Work request:
Work out how many lines of the listing hold the string "left". Answer with that number alone.

╔══

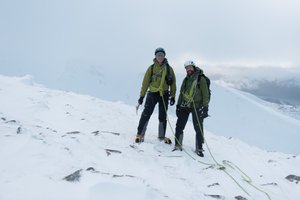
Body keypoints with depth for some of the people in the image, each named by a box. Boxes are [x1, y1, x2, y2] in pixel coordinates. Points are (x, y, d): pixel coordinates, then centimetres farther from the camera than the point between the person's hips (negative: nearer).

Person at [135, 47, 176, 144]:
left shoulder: (169, 68, 4)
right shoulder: (151, 68, 2)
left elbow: (173, 83, 7)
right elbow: (145, 82, 0)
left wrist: (173, 96, 2)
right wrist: (142, 95, -4)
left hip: (164, 94, 1)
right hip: (152, 93, -1)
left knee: (163, 116, 9)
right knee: (146, 114, -4)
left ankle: (162, 136, 23)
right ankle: (140, 134, 9)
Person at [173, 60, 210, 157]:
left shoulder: (201, 79, -4)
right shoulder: (186, 80, 14)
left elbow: (206, 94, -7)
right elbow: (181, 93, 20)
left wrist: (205, 106, -13)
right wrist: (178, 105, 15)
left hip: (197, 107, -5)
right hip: (185, 106, 5)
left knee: (198, 128, 0)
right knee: (179, 126, 2)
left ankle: (199, 149, 12)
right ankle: (178, 145, 15)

╚══

Solution:
12